= TASK GOAL =
Write out every line of text in the data below exactly as it appears. Leave the pictures out of your answer.

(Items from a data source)
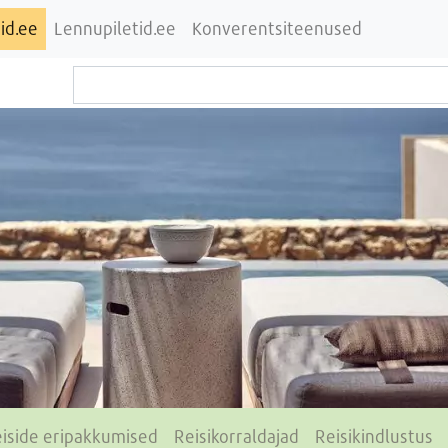
id.ee
Lennupiletid.ee
Konverentsiteenused
iside eripakkumised
Reisikorraldajad
Reisikindlustus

= SOLUTION TO THIS PROBLEM =
id.ee
Lennupiletid.ee
Konverentsiteenused
iside eripakkumised
Reisikorraldajad
Reisikindlustus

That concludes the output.